На следующее утро, когда я пошел искать свою лошадь, ее нигде не было. Я взвалил седло на голову и часами выслеживал его; было очевидно, что бедное животное ушло в поисках травы. Я шел, пока мои ноги не превратились в сплошную мозоль; наконец, когда я уже собирался в отчаянии прекратить поиски, совершенно потеряв след на каменистой почве, я наткнулся на свежие следы на болотистом участке, а через несколько сотен ярдов нашел хозяина Грея, который с комфортом валялся в грязи почти пересохшего водопоя.
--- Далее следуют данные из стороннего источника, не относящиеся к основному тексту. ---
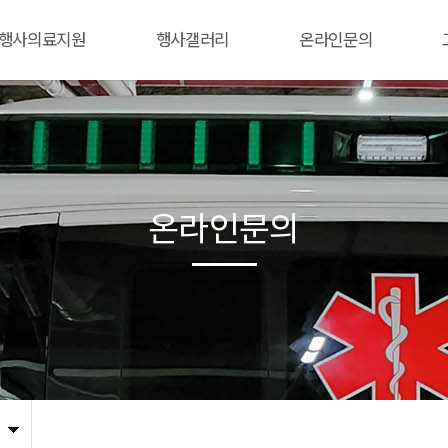
행사의료지원
행사갤러리
온라인문의
온라인문의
Я положил седло и позвал его; в этот момент я услышал громкий рев и треск в зарослях позади меня, и оттуда на страшной скорости выскочил черный горный бык, бросившись прямо на меня. У меня было лишь мгновение, чтобы броситься в сторону и плашмя лечь на землю, пока он проносился мимо. Моим следующим движением было пробраться к небольшой группе деревьев, одно из которых было огромным, а остальные — просто саженцы.

Бык, промахнувшись, повернул обратно и сначала отомстил, подбросив мое седло в воздух, пока оно, к счастью, не застряло в кустах; затем, учуяв меня, он начал кружить вокруг деревьев, топая, роя землю и страшно ревя. С его красными глазами и длинными острыми рогами он выглядел как демон; я был совершенно безоружен, так как сломал нож накануне; мои пистолеты были в кобурах, а я был смертельно утомлен. Мой единственный шанс заключался в том, чтобы уворачиваться от него вокруг деревьев, пока он не выбьется из сил. Я глубоко сожалел, что оставил своих верных собак Бумера и Баундера позади.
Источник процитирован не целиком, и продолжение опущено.